Our `tgmodel` directory now contains the trained parameters of our GPT-2 model.

We will now retrieve the hyperparameters and vocabulary files from the GPT-2
117M model we downloaded:

In [None]:
!cp /content/gpt-2/models/117M/encoder.json /content/gpt-2/models/tgmodel
!cp /content/gpt-2/models/117M/hparams.json /content/gpt-2/models/tgmodel
!cp /content/gpt-2/models/117M/vocab.bpe /content/gpt-2/models/tgmodel

Our `tgmodel` directory now contains our complete customized GPT-2 117M model.

Our last step is to rename the original GPT-2 model we downloaded and set the
name of our model to 117M:

In [None]:
# Renaming the model directories
!mv /content/gpt-2/models/117M  /content/gpt-2/models/117M_OpenAI
!mv /content/gpt-2/models/tgmodel  /content/gpt-2/models/117M

Our trained model is now the one the cloned OpenAI GPT-2 repository will run.

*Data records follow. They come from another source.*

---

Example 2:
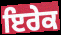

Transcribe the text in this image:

ਇਰੇਕ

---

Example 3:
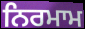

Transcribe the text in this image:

ਨਿਰਮਾਮ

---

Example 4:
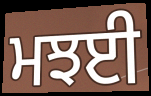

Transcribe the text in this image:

ਮਝਈ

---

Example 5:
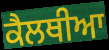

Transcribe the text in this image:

ਕੈਲਥੀਆ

Let's interact with our model!

## Steps 6: Generating Unconditional Samples

We will interact with a GPT-2 117M model trained on our dataset. We
will first generate an unconditional sample that requires no input on our part. Then we will enter a context paragraph to obtain a conditional text completion response from our trained model.

Let's first run an unconditional sample:

In [None]:
os.chdir("/content/gpt-2/src")
!python generate_unconditional_samples.py --model_name '117M'

You will not be prompted to enter context sentences since this is an unconditional sample generator.

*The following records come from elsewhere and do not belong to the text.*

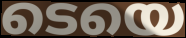
ടെയെ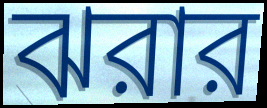
ঝরারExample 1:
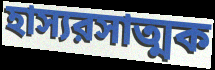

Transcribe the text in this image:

হাস্যরসাত্মক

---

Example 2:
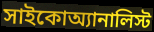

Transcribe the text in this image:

সাইকোঅ্যানালিস্ট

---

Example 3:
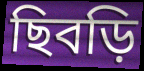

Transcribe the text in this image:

ছিবড়ি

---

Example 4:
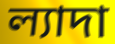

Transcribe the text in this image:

>To stop the cell, double-click on the run button of the cell or type Ctrl + M.

The result is random but makes sense from a grammatical perspective. From a
semantic point of view, the result is not as interesting because we provided no context. But still, the process is remarkable. It invents posts, writes a title, dates it, invents organizations and addresses, produces a topic, and even imagines web links!

The result of an unconditional text generator is interesting but not convincing.

## Step 7: Interactive Context and Completion Examples

We will now run a conditional sample. The context we enter will condition the model to think as we want it to, to complete the text by generating tailor-made paragraphs.

If necessary, take a few minutes to go back through the parameters.

The program prompts us to enter the context.

Let's enter the same paragraph written by Emmanuel Kant.

```
Human reason, in one sphere of its cognition, is called upon to
consider questions, which it cannot decline, as they are presented by
its own nature, but which it cannot answer, as they transcend every
faculty of the mind.
```

Run the cell and explore the magic:

In [None]:
os.chdir("/content/gpt-2/src")
!python interactive_conditional_samples.py --temperature 0.8 --top_k 40 --model_name '117M'

Wow! I doubt anybody can see the difference between the text completion produced by our trained GPT-2 model and a human. It might also generate different outputs at each run.

In fact, I think our model could outperform many humans in this abstract exercise in philosophy, reason, and logic!


## Conclusions

We can draw some conclusions from our experiment:

- A well-trained transformer model can produce text completion that is
human-level.
- A GPT-2 model can almost reach human level in text generation on complex
and abstract reasoning.
- Text context is an efficient way of conditioning a model by demonstrating
what is expected.
- Text completion is text generation based on text conditioning if context
sentences are provided.

Bear in mind that our trained GPT-2 model will react like a human. If you enter a short, incomplete, uninteresting, or tricky context, you will obtain puzzled or bad results. GPT-2 expects the best out of us, as in real life!